I don't see how this really matters in real life unless you expect to
support "goober" programmers that do weird things.  So yes, MS has to
forever keep the ordinals stable on system DLLs because someone figured
out one day that by linking their app to Windows DLLs by ordinal instead
of by name they could shave off a few ms in startup time, never mind the
consequences.  But do you have to support that?  I'd hope not.  Most
everybody imports functions by name.

> I already noticed that page about ELF visibility. But I still do not
> understand what it does more than libtool's -export-symbols.

I think on systems that support ELF visibility, libtool uses an
anonymous version map to implement -export-symbols.  (There was a recent
thread on this somewhere, I don't remember.)

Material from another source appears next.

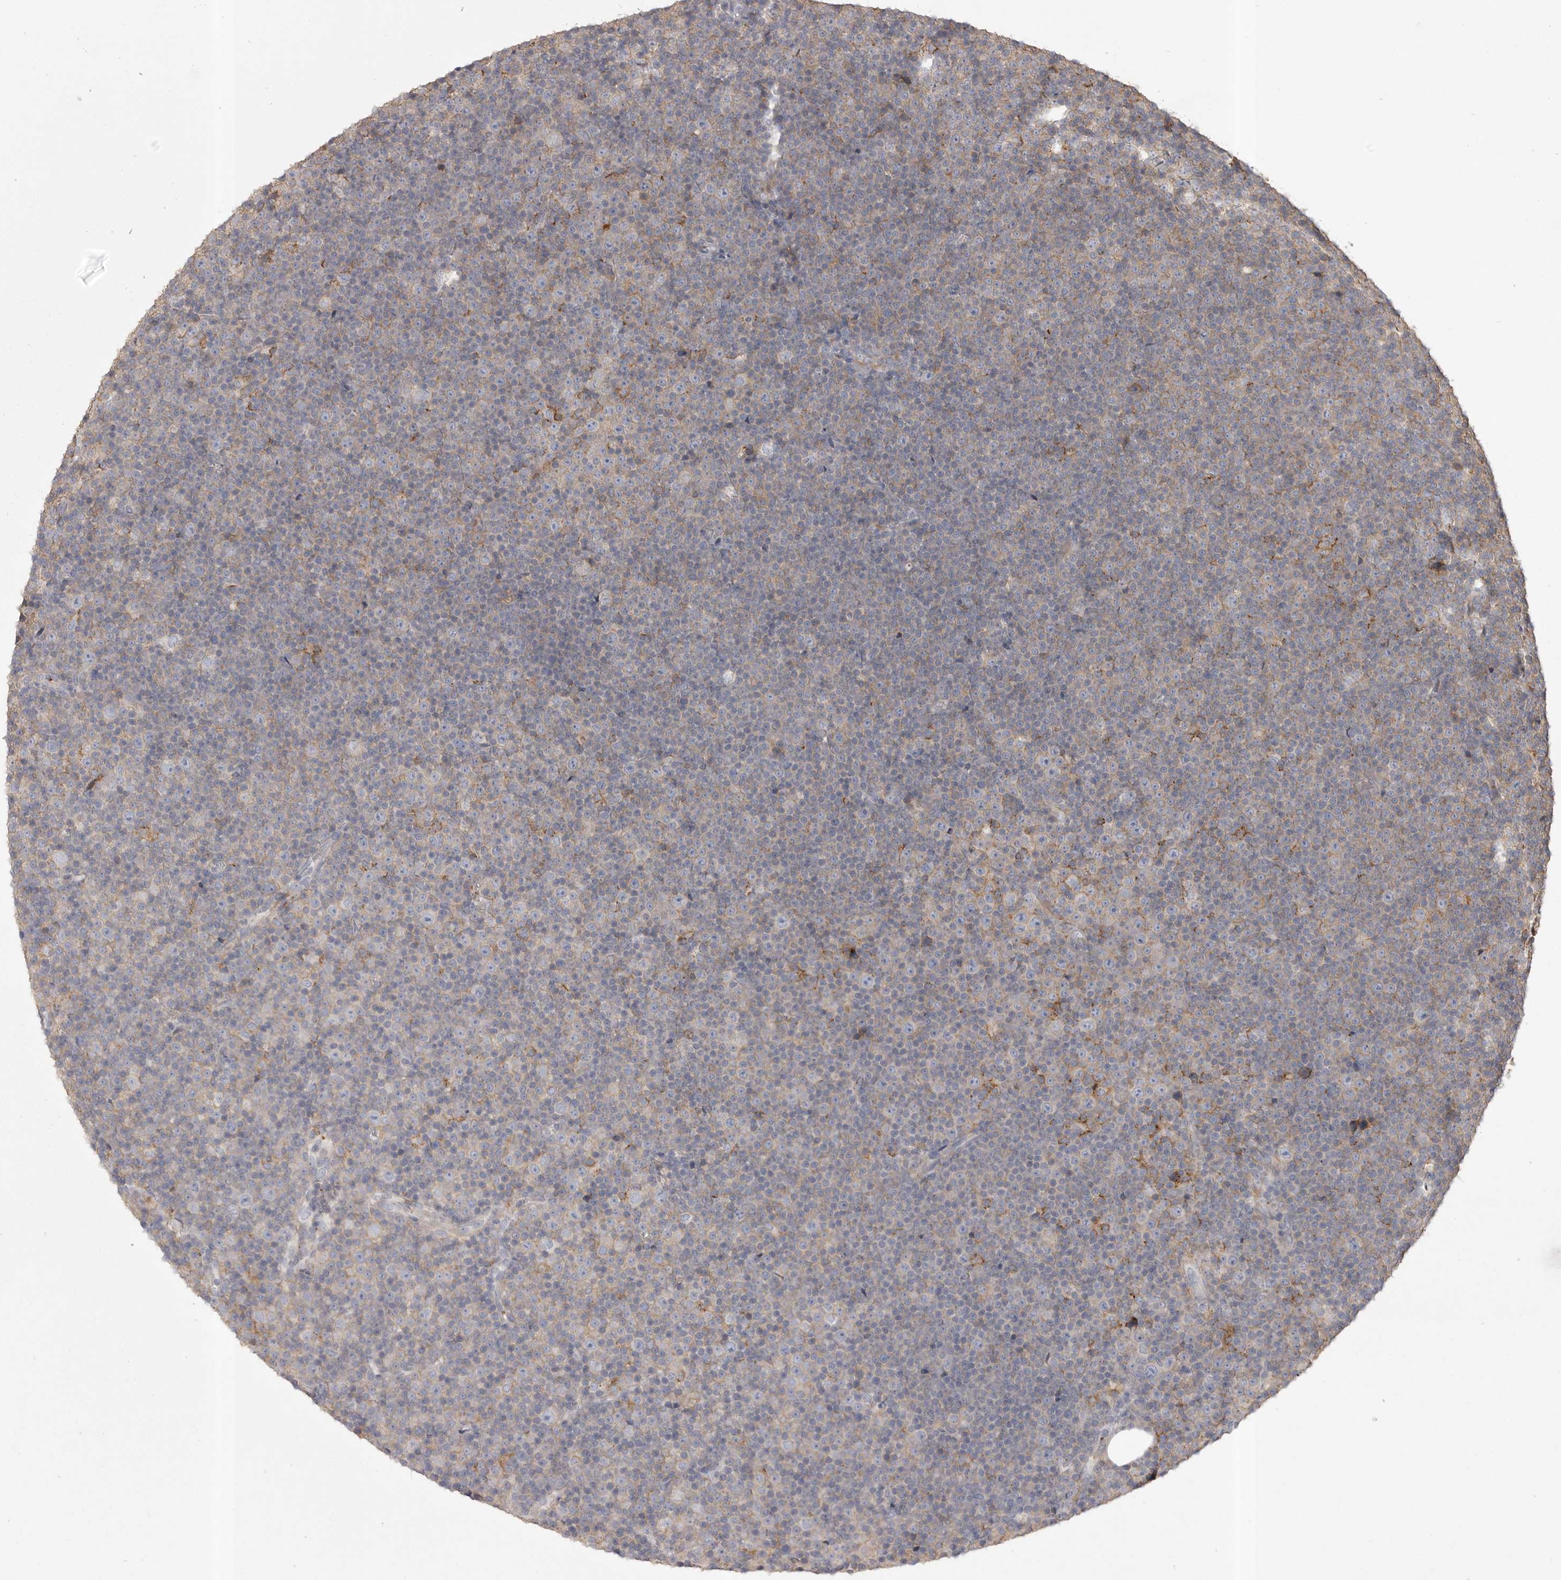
{"staining": {"intensity": "negative", "quantity": "none", "location": "none"}, "tissue": "lymphoma", "cell_type": "Tumor cells", "image_type": "cancer", "snomed": [{"axis": "morphology", "description": "Malignant lymphoma, non-Hodgkin's type, Low grade"}, {"axis": "topography", "description": "Lymph node"}], "caption": "Lymphoma was stained to show a protein in brown. There is no significant staining in tumor cells. (DAB (3,3'-diaminobenzidine) IHC visualized using brightfield microscopy, high magnification).", "gene": "CMTM6", "patient": {"sex": "female", "age": 67}}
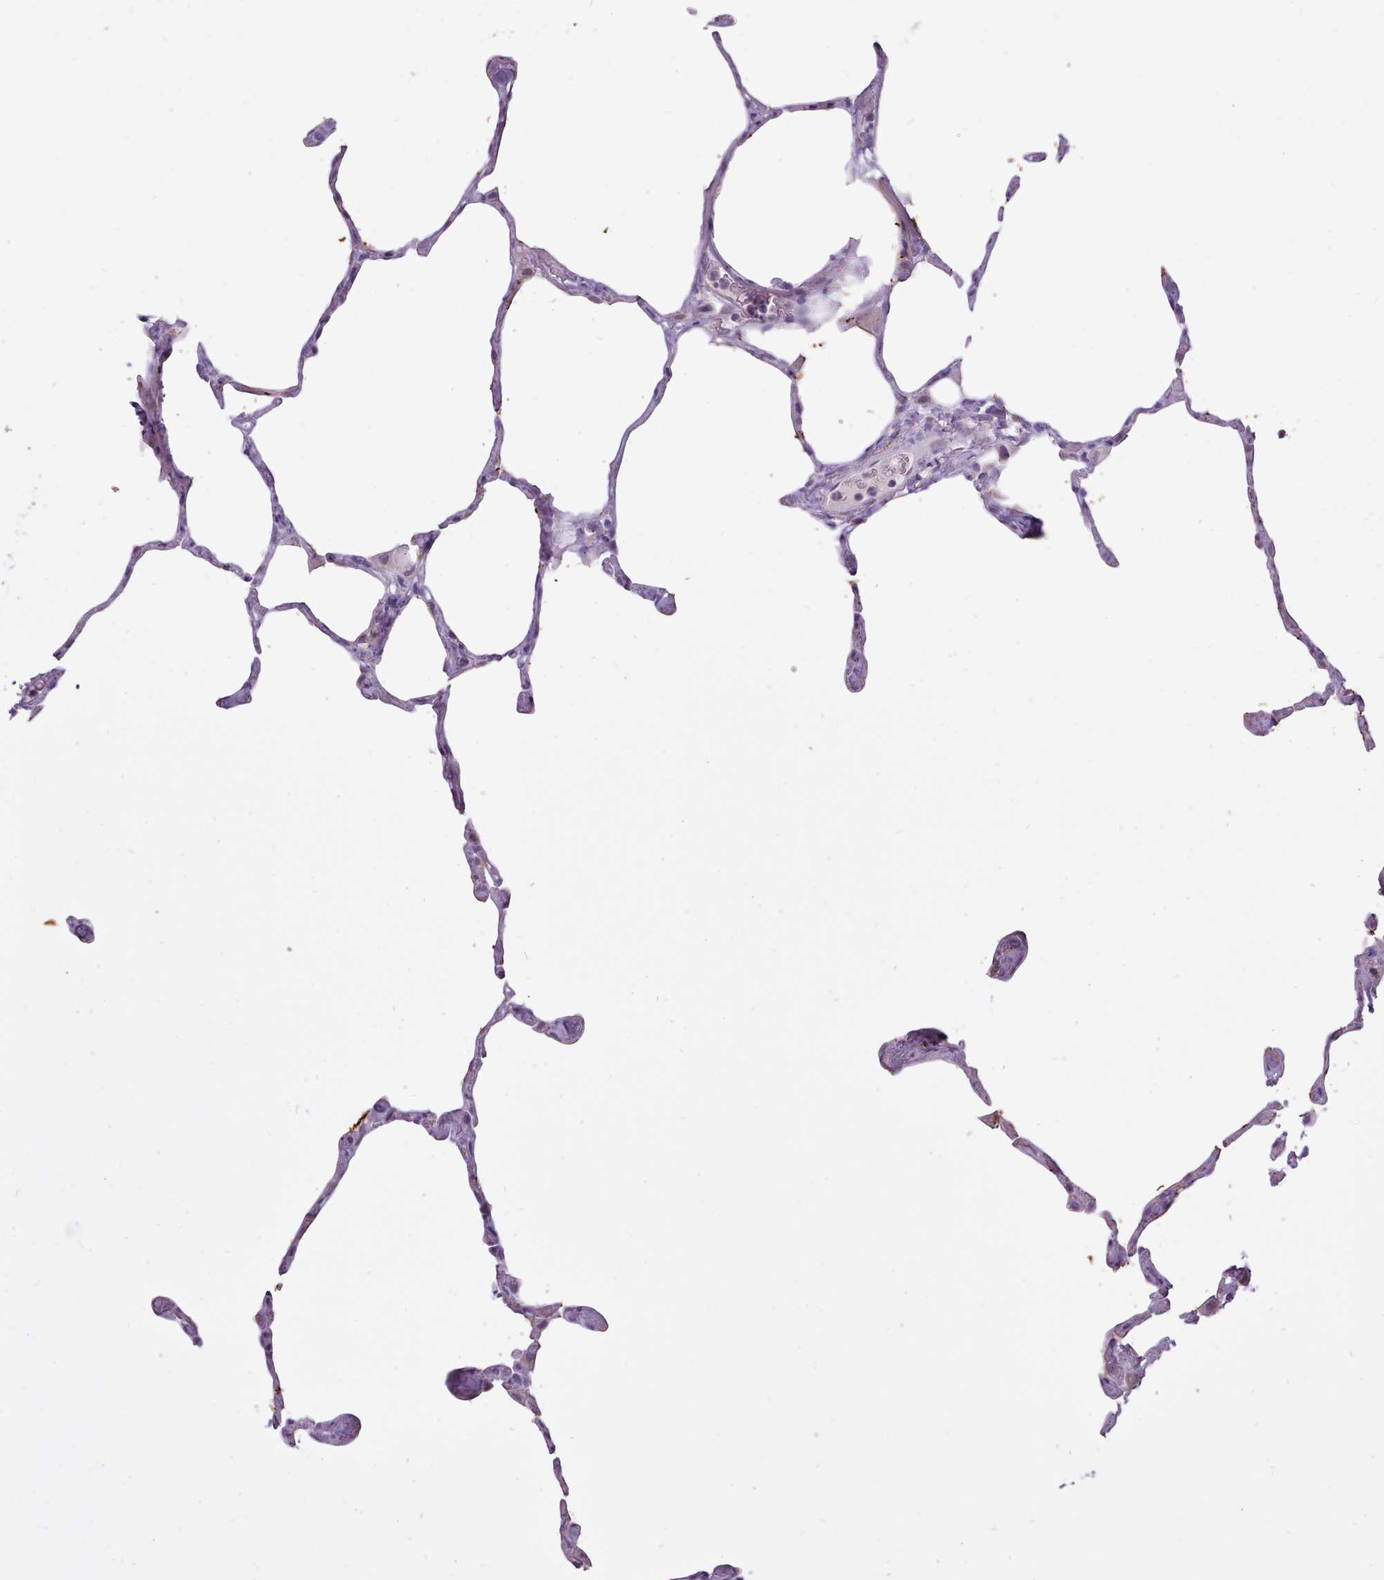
{"staining": {"intensity": "weak", "quantity": "25%-75%", "location": "cytoplasmic/membranous"}, "tissue": "lung", "cell_type": "Alveolar cells", "image_type": "normal", "snomed": [{"axis": "morphology", "description": "Normal tissue, NOS"}, {"axis": "topography", "description": "Lung"}], "caption": "Alveolar cells demonstrate low levels of weak cytoplasmic/membranous staining in approximately 25%-75% of cells in normal lung. (DAB IHC, brown staining for protein, blue staining for nuclei).", "gene": "BDKRB2", "patient": {"sex": "male", "age": 65}}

> The preprocessor stuff is automated. I only have to maintain a symbols
> file with a few #ifdef's in it:
> 
> mylib_abc
> #ifdef MYLIB_XYZ_SUPPORT
>     mylib_xyz
> #endif

But it's still two places where you have to maintain it, i.e. adding a
new function means adding it to the header and adding it to the
proto-.def file.  My point was more that using declaration macros keeps
that information tied to the prototype so that it's impossible to get
out of sync, e.g. accidently neglecting to export a public function.